Department of Bioengineering, University of California Los Angeles, Los Angeles, CA, USA.
Department of Computer Science, University of Pisa, Pisa, Italy.
Integr Biol (Camb). 2022 Mar 21;14(1):13-24. doi: 10.1093/intbio/zyac002.
With high drug attrition, protein-protein interaction (PPI) network models are attractive as efficient methods for predicting drug outcomes by analyzing proteins downstream of drug targets. Unfortunately, these methods tend to overpredict associations and they have low precision and prediction performance; performance is often no better than random (AUROC ~0.5).

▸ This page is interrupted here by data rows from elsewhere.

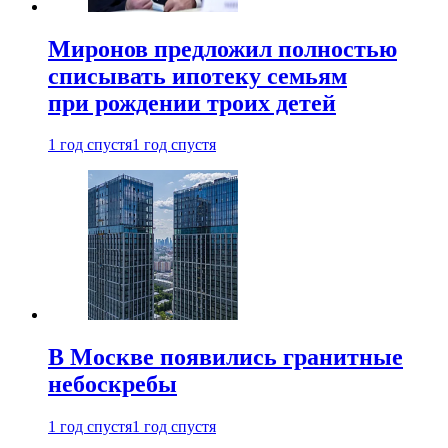
Миронов предложил полностью
списывать ипотеку семьям
при рождении троих детей
1 год спустя
1 год спустя
В Москве появились гранитные
небоскребы
1 год спустя
1 год спустя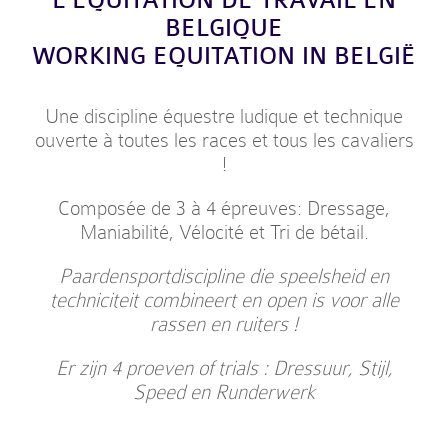
L’EQUITATION DE TRAVAIL EN
BELGIQUE
WORKING EQUITATION IN BELGIË
Une discipline équestre ludique et technique
ouverte à toutes les races et tous les cavaliers
!
Composée de 3 à 4 épreuves: Dressage,
Maniabilité, Vélocité et Tri de bétail.
Paardensportdiscipline die speelsheid en
techniciteit combineert en open is voor alle
rassen en ruiters !
Er zijn 4 proeven of trials : Dressuur, Stijl,
Speed en Runderwerk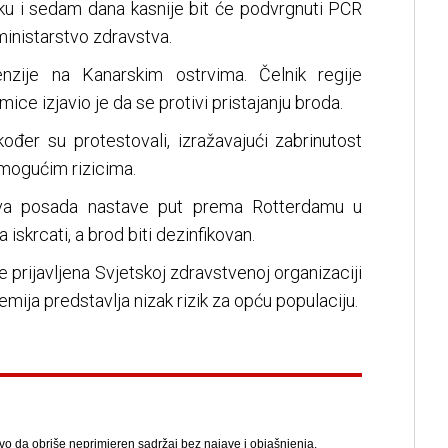
u i sedam dana kasnije bit će podvrgnuti PCR
ministarstvo zdravstva.
nzije na Kanarskim ostrvima. Čelnik regije
ice izjavio je da se protivi pristajanju broda.
kođer su protestovali, izražavajući zabrinutost
mogućim rizicima.
ova posada nastave put prema Rotterdamu u
skrcati, a brod biti dezinfikovan.
e prijavljena Svjetskoj zdravstvenoj organizaciji
emija predstavlja nizak rizik za opću populaciju.
avo da obriše neprimjeren sadržaj bez najave i objašnjenja.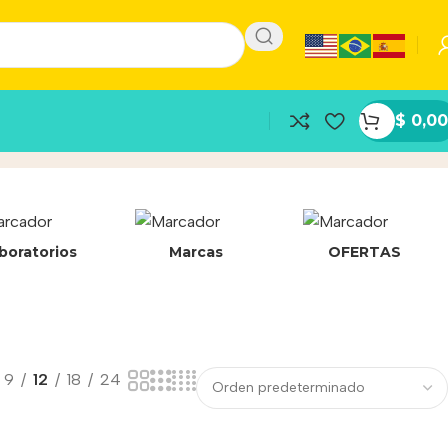
$
0,00
boratorios
Marcas
OFERTAS
9
12
18
24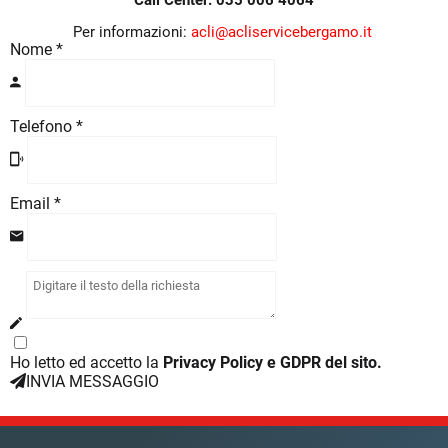
Call Center: 035 006 4064
Per informazioni:
acli@acliservicebergamo.it
Nome
*
Telefono
*
Email *
Ho letto ed accetto la
Privacy Policy e GDPR del sito.
INVIA MESSAGGIO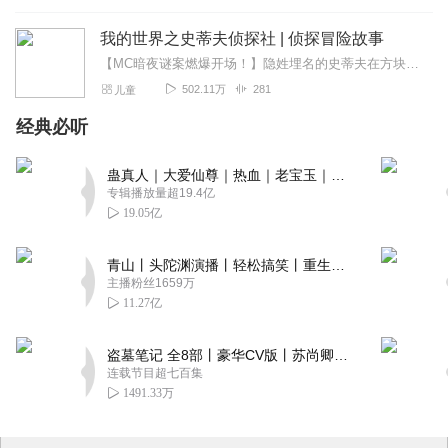
我的世界之史蒂夫侦探社 | 侦探冒险故事
【MC暗夜谜案燃爆开场！】隐姓埋名的史蒂夫在方块世界开起神秘侦探社，萌宠猫土豆用异能当线人，搭档少女艾利克斯组最强探案CP！从顶级藏宝图失窃案到方块大陆连环...
502.11万
281
儿童
经典必听
蛊真人｜大爱仙尊｜热血｜老宝玉｜多人VIP免费有声剧
专辑播放量超19.4亿
19.05亿
青山丨头陀渊演播丨轻松搞笑丨重生穿越丨古代权谋丨VIP免费 | 多人有声剧
主播粉丝1659万
11.27亿
盗墓笔记 全8部丨豪华CV版丨苏尚卿&边江 领衔 多人有声剧丨冠声文化丨南派三叔
连载节目超七百集
1491.33万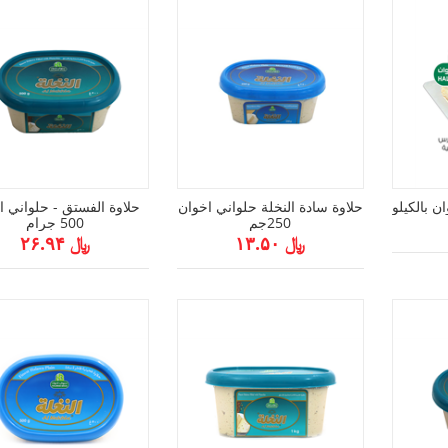
ن بالكيلو
حلاوة سادة النخلة حلواني اخوان
حلاوة الفستق - حلواني ا
250جم
500 جرام
﷼ ۱۳.۵۰
﷼ ۲۶.۹۴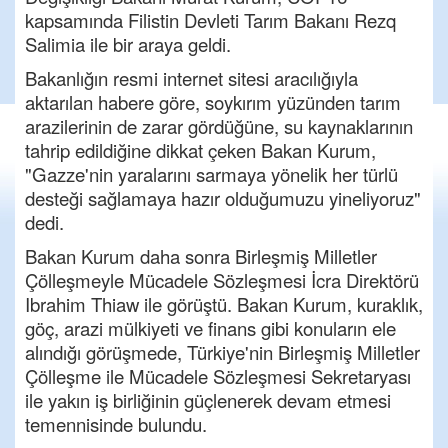
kapsamında Filistin Devleti Tarım Bakanı Rezq
Salimia ile bir araya geldi.
Bakanlığın resmi internet sitesi aracılığıyla
aktarılan habere göre, soykırım yüzünden tarım
arazilerinin de zarar gördüğüne, su kaynaklarının
tahrip edildiğine dikkat çeken Bakan Kurum,
"Gazze'nin yaralarını sarmaya yönelik her türlü
desteği sağlamaya hazır olduğumuzu yineliyoruz"
dedi.
Bakan Kurum daha sonra Birleşmiş Milletler
Çölleşmeyle Mücadele Sözleşmesi İcra Direktörü
Ibrahim Thiaw ile görüştü. Bakan Kurum, kuraklık,
göç, arazi mülkiyeti ve finans gibi konuların ele
alındığı görüşmede, Türkiye'nin Birleşmiş Milletler
Çölleşme ile Mücadele Sözleşmesi Sekretaryası
ile yakın iş birliğinin güçlenerek devam etmesi
temennisinde bulundu.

Typically, PPI models identify ranked phenotypes associated with downstream proteins, yet methods differ in prioritization of downstream proteins. Most methods apply global approaches for assessing all phenotypes. We hypothesized that a per-phenotype analysis could improve prediction performance. We compared two global approaches-statistical and distance-based-and our novel per-phenotype approach, 'context-specific interaction' (CSI) analysis, on severe side effect prediction. We used a novel dataset of adverse events (or designated medical events, DMEs) and discovered that CSI had a 50% improvement over global approaches (AUROC 0.77 compared to 0.51), and a 76-95% improvement in average precision (0.499 compared to 0.284, 0.256). Our results provide a quantitative rationale for considering downstream proteins on a per-phenotype basis when using PPI network methods to predict drug phenotypes.
由于药物淘汰率高,蛋白质-蛋白质相互作用 (PPI) 网络模型通过分析药物靶点下游的蛋白质,成为预测药物结果的有效方法而备受关注。不幸的是,这些方法往往会过度预测关联,并且它们的精度和预测性能较低;性能通常不比随机更好(AUROC~0.5)。通常,PPI 模型会识别与下游蛋白质相关的排名表型,但下游蛋白质的优先级排序方法有所不同。大多数方法应用全局方法来评估所有表型。我们假设逐表型分析可以提高预测性能。我们比较了两种全局方法(统计和基于距离的方法)和我们新颖的逐表型方法“特定于上下文的相互作用”(CSI)分析,用于严重副作用预测。我们使用了一个新的不良事件(或指定的医疗事件,DME)数据集,并发现 CSI 比全局方法提高了 50%(AUROC 从 0.51 提高到 0.77),平均精度提高了 76-95%(从 0.284 提高到 0.499,0.256)。我们的结果为在使用 PPI 网络方法预测药物表型时,基于逐表型考虑下游蛋白质提供了定量依据。